Selon des membres de l’antenne régionale de Diffa de l’association Alternative Espaces Citoyens, qui y ont pris part à titre d’observateurs, la rencontre de Kablewa, qui devrait être présidée par le gouverneur de la région, a été finalement dirigée par le Préfet de N’guigmi; elle a été plus une occasion de passer aux leaders communautaires un message du Gouverneur de la région qu’une conclave de réconciliation comme semble l’avoir souhaité le Ministre de l’Intérieur lui-même.
En effet, le compte rendu de cette rencontre de Kablewa établi par l’équipe d’Alternative fait ressortir que le Préfet de N’guigmi a rencontré séparément les leaders communautaires Peulh et Buduma pour leur demander de mettre fin aux affrontements meurtriers entre des membres de leurs communautés respectives et leur annoncer deux mesures prises par le Gouverneur. La première est relative à un ordre d’évacuation du lit du lac Tchad, dans un délais de trois (3) jours à compter du samedi, par tous les membres de la communauté Peulh organisés en groupe d’autodéfense; et la seconde porte sur une autorisation accordée à des membres de la communauté Buduma d’aller dans le lit du lac Tchad pour récupérer les animaux qu’ils ont dû abandonner en mai 2015 lors de l’évacuation des îles et villages ordonnée par les autorités régionales.
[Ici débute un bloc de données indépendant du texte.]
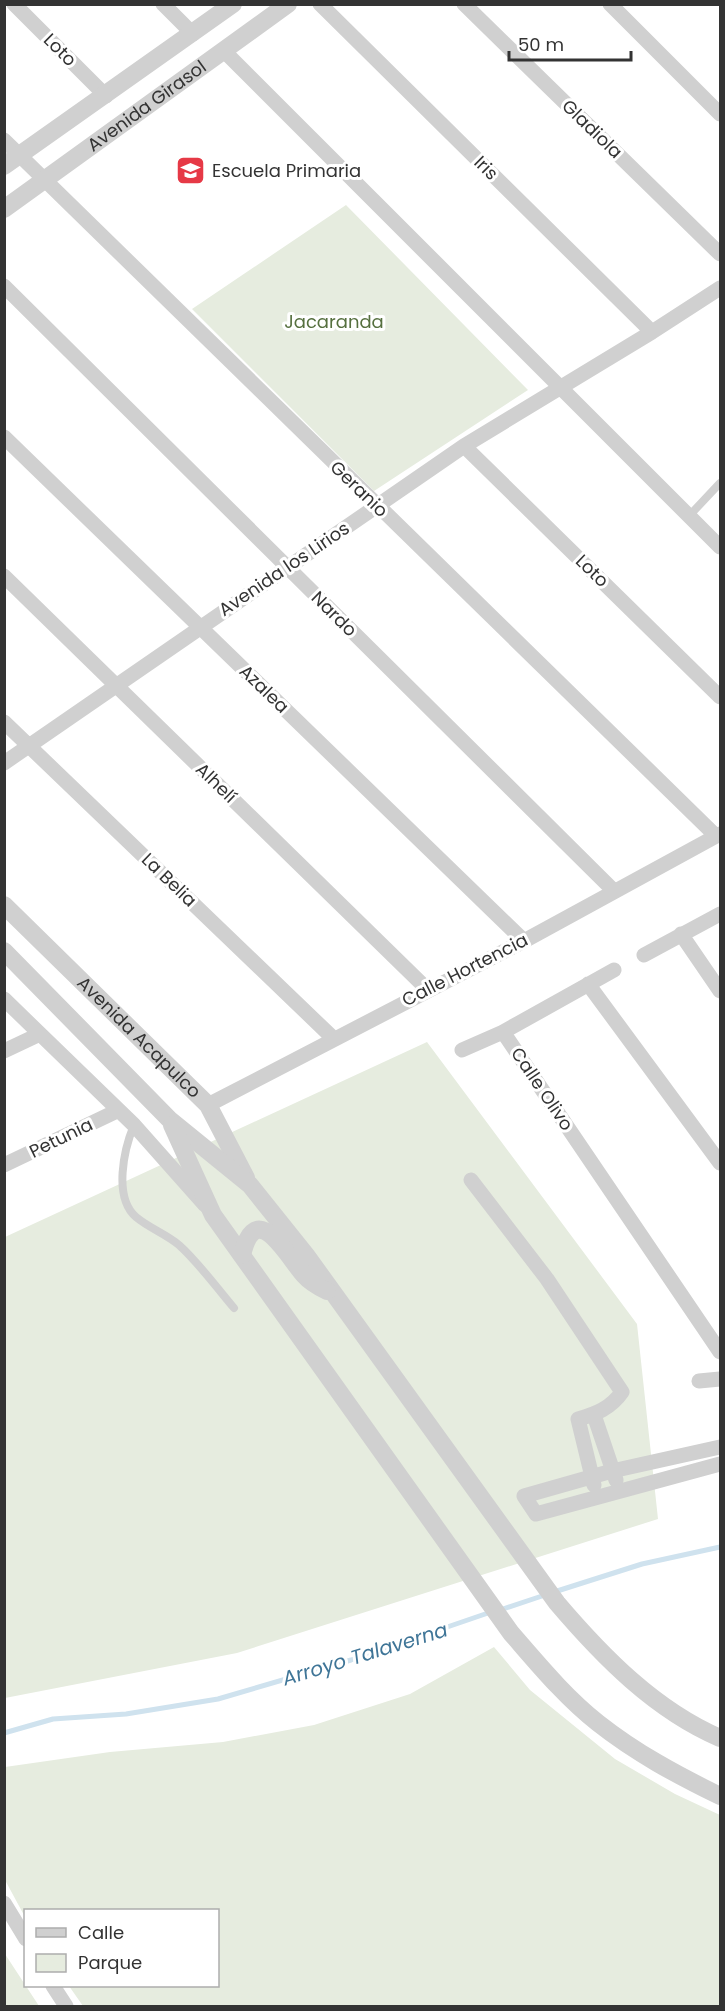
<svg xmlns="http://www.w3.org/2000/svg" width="725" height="2011" font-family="Poppins,sans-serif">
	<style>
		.green { fill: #e6ecdf }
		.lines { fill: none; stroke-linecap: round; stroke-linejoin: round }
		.stream { stroke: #cfe2ee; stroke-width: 5 }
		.service { stroke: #d0d0d0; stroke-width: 8 }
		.minor { stroke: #d0d0d0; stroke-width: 15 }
		.tertiary { stroke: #d0d0d0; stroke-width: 18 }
		.labels { text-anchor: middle; stroke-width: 6; stroke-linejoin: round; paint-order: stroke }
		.street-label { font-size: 18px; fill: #333; stroke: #fff }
		.poi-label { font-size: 18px; fill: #333; stroke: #fff; text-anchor: start }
		.park-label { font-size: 18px; fill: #56703f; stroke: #fff }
		.water-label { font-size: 20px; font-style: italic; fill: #3f7597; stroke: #fff }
	</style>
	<rect width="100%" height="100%" fill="#fff"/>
	<path class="green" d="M346,205L528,390L374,491L192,309Z
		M427,1042L637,1324L658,1519L237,1653L5,1698V1237Z
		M494,1647L530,1690L615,1759L675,1794L720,1815V2006H83L69,1986H218V1910H26L25,1917L5,1880V1767L110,1752L223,1742L314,1725L410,1694Z
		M5,1954L39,2006H5Z"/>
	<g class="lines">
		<path class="stream" d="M554,1592L642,1564L720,1547
			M500,1610L545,1595
			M4,1733L53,1719L126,1714L218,1699L351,1660L491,1612"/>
		<path class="service" d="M689,516L720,483
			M134,1125C124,1149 113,1197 136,1217C149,1228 166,1234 179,1245C199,1263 216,1287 234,1308"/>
		<path class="minor" d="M14,4L106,96
			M163,4L193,34
			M320,4L652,332
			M464,4L720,254
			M610,4L720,114
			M223,50L720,547
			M4,140L716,836
			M4,286L613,890
			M4,437L524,941
			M464,446L720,697
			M4,576L427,989
			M4,722L334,1039
			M4,763L464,446L652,332L720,288
			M681,934L720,991
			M644,955L720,914
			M588,984L720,1163
			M4,999L134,1125L205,1205
			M503,1032L720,1352
			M462,1050L503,1032L614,970
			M4,1051L40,1034
			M208,1105L524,941L720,834
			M4,1165L117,1111
			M471,1180L547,1279L622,1392C611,1408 596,1414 578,1419L594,1485
			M699,1381L720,1379
			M594,1415L616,1480
			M720,1447L612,1471L524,1496L536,1514L720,1464
			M4,1903L26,1939
			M53,1986L66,2006"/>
		<g class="tertiary">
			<path d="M4,166L233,4"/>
			<path id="s1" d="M4,209L288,4"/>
			<path id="s2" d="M4,905L208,1105L246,1178"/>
			<path d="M4,951L170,1120L250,1185L306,1255L557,1603C603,1657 655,1710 720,1738"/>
			<path d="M172,1125L213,1215L511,1633C538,1664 565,1697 598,1723C636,1753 677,1775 720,1796"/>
			<path d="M242,1255C256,1196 287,1256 304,1275C310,1282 319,1287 327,1291"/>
		</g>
	</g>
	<defs>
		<symbol id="school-square" viewBox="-11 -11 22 22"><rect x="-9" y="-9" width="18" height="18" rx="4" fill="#e63946" stroke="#fff"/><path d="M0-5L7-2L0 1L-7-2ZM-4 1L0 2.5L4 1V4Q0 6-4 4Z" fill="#fff"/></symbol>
	</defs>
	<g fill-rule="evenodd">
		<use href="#school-square" x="174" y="154" width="33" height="33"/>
	</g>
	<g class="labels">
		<g class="street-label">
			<text transform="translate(60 50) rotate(45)" y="6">Loto</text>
			<text dy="6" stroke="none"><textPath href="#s1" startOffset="176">Avenida Girasol</textPath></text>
			<text transform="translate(592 129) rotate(44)" y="6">Gladiola</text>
			<text transform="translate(486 168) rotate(45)" y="6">Iris</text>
			<text transform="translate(359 489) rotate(44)" y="6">Geranio</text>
			<text transform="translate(284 569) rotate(-34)" y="6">Avenida los Lirios</text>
			<text transform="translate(592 571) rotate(44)" y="6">Loto</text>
			<text transform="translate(334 614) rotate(45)" y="6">Nardo</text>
			<text transform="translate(264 689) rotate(44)" y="6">Azalea</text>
			<text transform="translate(216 783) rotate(44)" y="6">Alhelí</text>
			<text transform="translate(169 880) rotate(44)" y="6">La Belia</text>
			<text transform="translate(465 970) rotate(-27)" y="6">Calle Hortencia</text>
			<text dy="6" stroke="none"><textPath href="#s2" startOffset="189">Avenida Acapulco</textPath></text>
			<text transform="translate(542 1089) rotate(56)" y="6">Calle Olivo</text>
			<text transform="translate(61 1138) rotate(-26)" y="6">Petunia</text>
		</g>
		<g class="poi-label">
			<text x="212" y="177">Escuela Primaria</text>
		</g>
		<g class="park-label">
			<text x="334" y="328">Jacaranda</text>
		</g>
		<g class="water-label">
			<text transform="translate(365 1654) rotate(-17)" y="7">Arroyo Talaverna</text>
		</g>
	</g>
	<rect width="725" height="2011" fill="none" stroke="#333333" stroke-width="12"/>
	<rect x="24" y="1909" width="195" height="78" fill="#ffffff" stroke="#adadad" stroke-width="1.5"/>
	<rect x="36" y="1928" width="30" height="9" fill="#d0d0d0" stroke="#adadad" stroke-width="1.5"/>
	<text x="78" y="1939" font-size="18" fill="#333333">Calle</text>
	<rect x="36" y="1954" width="30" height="18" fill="#e6ecdf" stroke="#adadad" stroke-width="1.5"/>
	<text x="78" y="1969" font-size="18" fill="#333333">Parque</text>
	<path d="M509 51v9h122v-9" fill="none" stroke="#333333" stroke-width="3"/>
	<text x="518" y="51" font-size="18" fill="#333333" stroke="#ffffff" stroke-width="4.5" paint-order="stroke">50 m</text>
</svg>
Selon les membres de l’équipe d’Alternative, les deux mesures annoncées par le Préfet de N’guigmi ont été diversement accueillies et interprétées par les leaders communautaires Peulh et Buduma ; les premiers y voyant une solution acceptable à laquelle ils ont promis de se plier, et les seconds les interprétant comme une façon subtile pour les autorités régionales de cautionner les actes du groupe d’auto-défense issu de la communauté Peulh. Les leaders de la communauté Buduma, qui suspectent donc les autorités régionales de parti pris, ont décidé de porter l’affaire devant les tribunaux ; estimant que la solution préconisée par le Gouverneur de la région et portée à leur connaissance par le Préfet de N’guigmi, ne rend pas justice à leur communauté qui a perdu beaucoup d’hommes et d’animaux.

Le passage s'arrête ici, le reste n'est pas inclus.